Teradata Warehouse Miner User Guide - Volume 1Introduction and Profiling

Teradata Warehouse Miner
Release Number
July 2017
English (United States)
Last Update
Product Category

If requested, a Statistics analysis is performed on every requested column of numeric or date type. You may select the statistics to be calculated but the minimum, maximum, mean and standard deviation are always calculated if the Histogram analysis is selected. Other measures available include skewness, kurtosis, standard error, coefficient of variance, variance, sum, uncorrected sum of squares and corrected sum of squares. You may choose to compute sample statistics or population measures. For columns of type date, the minimum, maximum and mean dates are converted to integers that look like dates in a ‘YYYYMMDD’ style, such as 20020823 for 2002-08-23, and other measures such as standard deviation are computed in units of days. Sum and sum of squares measures for dates are in terms of days since 1900 and are presumably not very useful.

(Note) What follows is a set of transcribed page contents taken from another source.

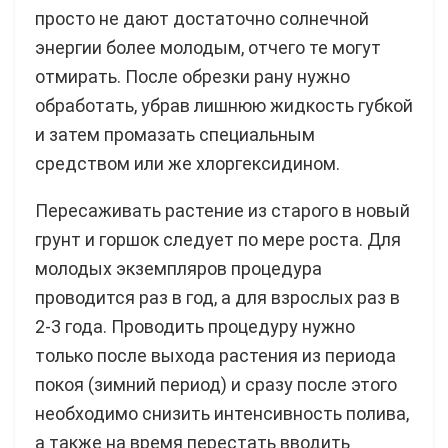
просто не дают достаточно солнечной
энергии более молодым, отчего те могут
отмирать. После обрезки рану нужно
обработать, убрав лишнюю жидкость губкой
и затем промазать специальным
средством или же хлоргексидином.
Пересаживать растение из старого в новый
грунт и горшок следует по мере роста. Для
молодых экземпляров процедура
проводится раз в год, а для взрослых раз в
2-3 года. Проводить процедуру нужно
только после выхода растения из периода
покоя (зимний период) и сразу после этого
необходимо снизить интенсивность полива,
а также на время перестать вводить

The general strategy in computing the Statistics function is to combine as many of the counts and measures for the various columns in as few Select statements as possible. Results from each Select statement are automatically placed in a temporary table; that is, each Select is actually an Insert-Select statement. The data for possibly multiple columns is then reorganized by way of Insert-Select statements that move each variable’s results one at a time into the final answer table.

In computing statistical measures, the Teradata aggregations for minimum, maximum, mean, standard deviation, skew, and kurtosis are used. When population measures are requested rather than sample statistics, formulas expressing population skew and population kurtosis in terms of their sample counterparts are used since these measures are not provided directly in Teradata.